Beaucoup plus taiseux que B., le chef d'équipe S., silhouette longiligne de 31 ans, raconte une vie moins rose que celle de son comparse, mais pas malheureuse pour autant. « J'ai vécu dans une famille normale », explique-t-il avec son fort accent d'Europe de l'est. Dès qu'une question le gêne, sa réponse se termine par un rire étouffé, timide. Comme lorsque le président Roux évoque le divorce de ses parents lorsqu'il était adolescent, ou sa mauvaise scolarité. Il lui rétorque : « J'ai eu mon bac quand même ! » La Roumanie de l'époque, morose selon l'accusé, ne peut lui offrir qu'une vie médiocre.

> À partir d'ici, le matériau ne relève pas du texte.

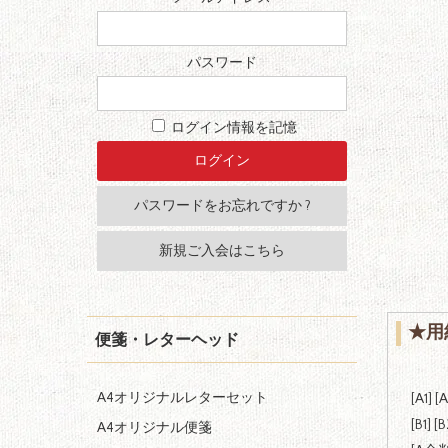
パスワード
ログイン情報を記憶
パスワードをお忘れですか ?
新規ご入会はこちら
★用
便箋・レターヘッド
A4オリジナルレターセット
[
A1
] [
A
[
B1
]
[
B
A4オリジナル便箋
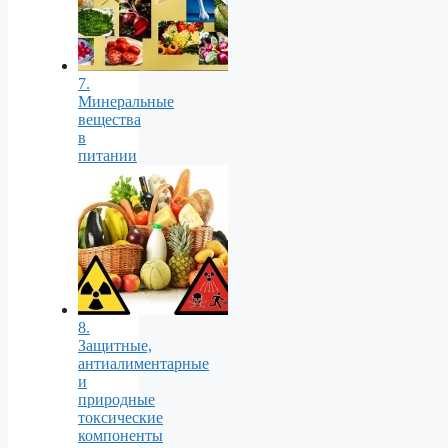
7.
Минеральные
вещества
в
питании
8.
Защитные,
антиалиментарные
и
природные
токсические
компоненты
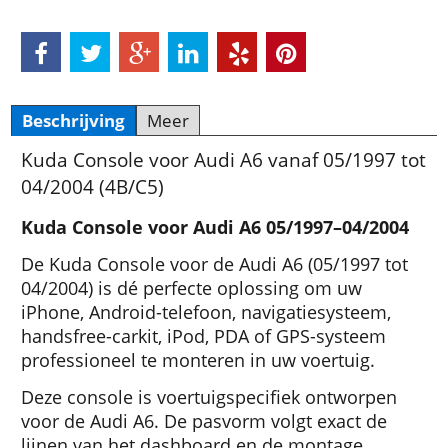
Beschrijving
Meer
Kuda Console voor Audi A6 vanaf 05/1997 tot
04/2004 (4B/C5)
Kuda Console voor Audi A6 05/1997–04/2004
De Kuda Console voor de Audi A6 (05/1997 tot
04/2004) is dé perfecte oplossing om uw
iPhone, Android-telefoon, navigatiesysteem,
handsfree-carkit, iPod, PDA of GPS-systeem
professioneel te monteren in uw voertuig.
Deze console is voertuigspecifiek ontworpen
voor de Audi A6. De pasvorm volgt exact de
lijnen van het dashboard en de montage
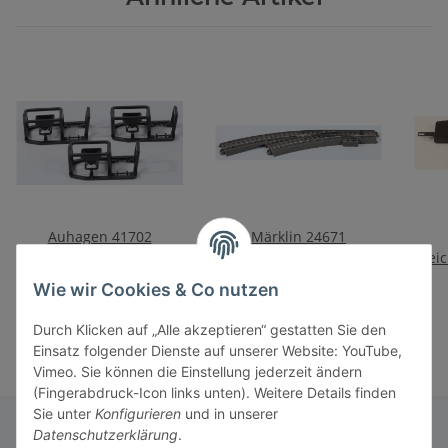
Auhagen 41702
Märklin 24671
Kipplorenattrappen
Bogenweiche links R1 =
Weich
360 mm 30°
18,50 €
*
29,00 €
*
Wie wir Cookies & Co nutzen
Durch Klicken auf „Alle akzeptieren“ gestatten Sie den
Einsatz folgender Dienste auf unserer Website: YouTube,
Vimeo. Sie können die Einstellung jederzeit ändern
(Fingerabdruck-Icon links unten). Weitere Details finden
Sie unter
Konfigurieren
und in unserer
Datenschutzerklärung
.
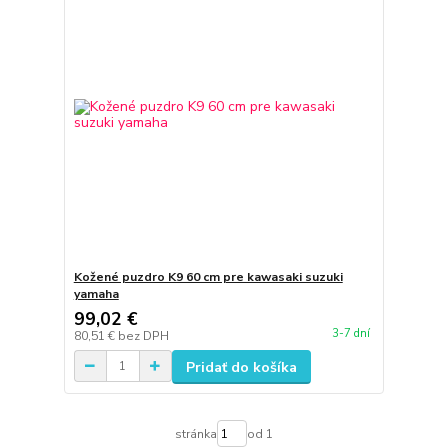
Kožené puzdro K9 60 cm pre kawasaki suzuki
yamaha
99,02 €
3-7 dní
80,51 €
bez DPH
Pridať do košíka
stránka
od 1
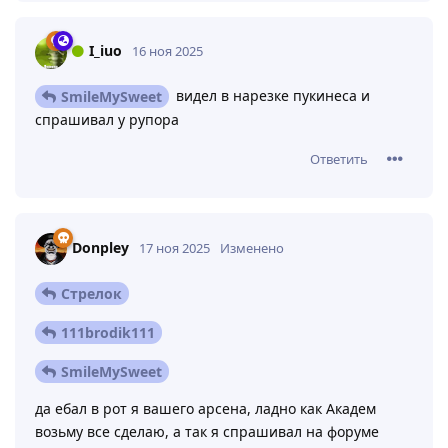
I_iuo
16 ноя 2025
видел в нарезке пукинеса и
SmileMySweet
спрашивал у рупора
Ответить
Donpley
17 ноя 2025
Изменено
Стрелок
111brodik111
SmileMySweet
да ебал в рот я вашего арсена, ладно как Академ
возьму все сделаю, а так я спрашивал на форуме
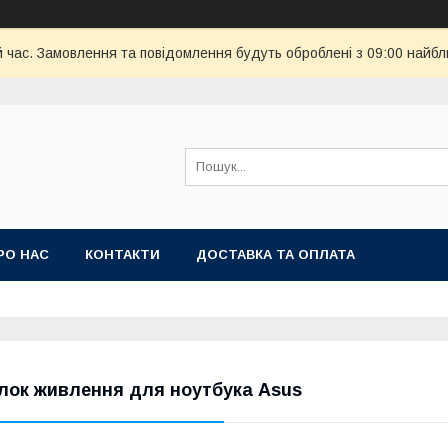
й час. Замовлення та повідомлення будуть оброблені з 09:00 найбл
РО НАС
КОНТАКТИ
ДОСТАВКА ТА ОПЛАТА
лок живлення для ноутбука Asus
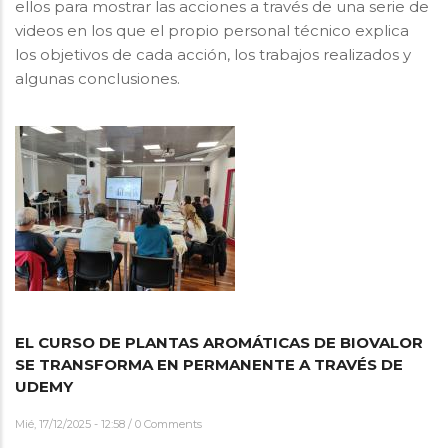
ellos para mostrar las acciones a través de una serie de
videos en los que el propio personal técnico explica
los objetivos de cada acción, los trabajos realizados y
algunas conclusiones.
EL CURSO DE PLANTAS AROMÁTICAS DE BIOVALOR
SE TRANSFORMA EN PERMANENTE A TRAVÉS DE
UDEMY
Mié, 17/12/2025 - 12:58
/
0 Comments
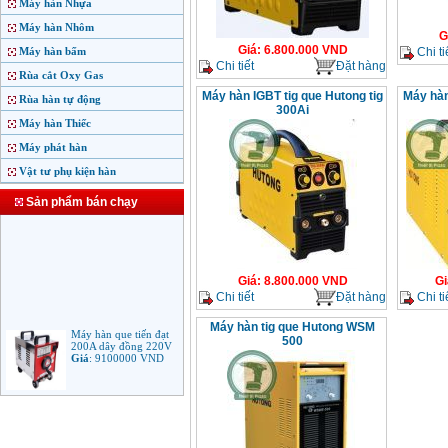
Máy hàn Nhựa
Máy hàn Nhôm
G
Giá
:
6.800.000
VND
Chi ti
Máy hàn bấm
Chi tiết
Đặt hàng
Rùa cắt Oxy Gas
Máy hàn IGBT tig que Hutong tig
Máy hàn
Rùa hàn tự động
300Ai
Máy hàn Thiếc
Máy phát hàn
Vật tư phụ kiện hàn
Sản phẩm bán chạy
Giá
:
8.800.000
VND
Gi
Chi tiết
Đặt hàng
Chi ti
Máy hàn tig que Hutong WSM
Máy hàn que tiến đạt
500
200A dây đồng 220V
Giá
:
9100000
VND
Máy hàn que điện tử
Jasic ARC 200 R04
Giá
:
5100000
VND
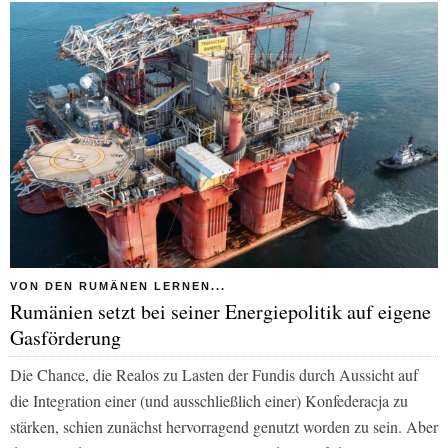
VON DEN RUMÄNEN LERNEN...
Rumänien setzt bei seiner Energiepolitik auf eigene
Gasförderung
Die Chance, die Realos zu Lasten der Fundis durch Aussicht auf
die Integration einer (und ausschließlich einer) Konfederacja zu
stärken, schien zunächst hervorragend genutzt worden zu sein. Aber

Il rêve de s’échapper. Pourquoi pas l'armée comme ticket pour une vie meilleure. À la barre, le petit frère de S. décrit un gosse fasciné par les héros de films de guerre. Lui aussi passé par la Légion, il prend son frère, « le plus gentil de la famille », pour modèle.
S. découvre la Légion étrangère sur internet. Il s'y engage dès 2005. La vie militaire lui plaît : « Il y avait beaucoup d'opérations extérieures, lâche-t-il comme argument massue. J'étais payé pour voyager ! » Comme B., S. débute dans l'infanterie, avant de rejoindre le 2e REP, où il y fait « une petite carrière », comme le souligne le président. Parti du bas de l'échelle, S. a fini chef d'équipe. « Et le code d'honneur de la légion ? lui demande l'avocate générale. Ça vous convenait de l'appliquer au quotidien ? – Oui enfin y'a le code d'honneur et y'a la vie de tous les jours où on ne le respecte pas à 100 %. C'est un peu comme la loi. » Une « loi » qui le rattrape aujourd'hui. Depuis les faits, il mène une vie tranquille dans le Sud de la France, auprès de sa compagne Albane et de ses deux enfants. Élagueur, il passe son temps libre dans un club d'aviron.
Jusqu'au 25 septembre, la cour va tenter de comprendre le déroulement des dernières heures de vie du légionnaire Matus Talas, jeune Slovaque de 25 ans.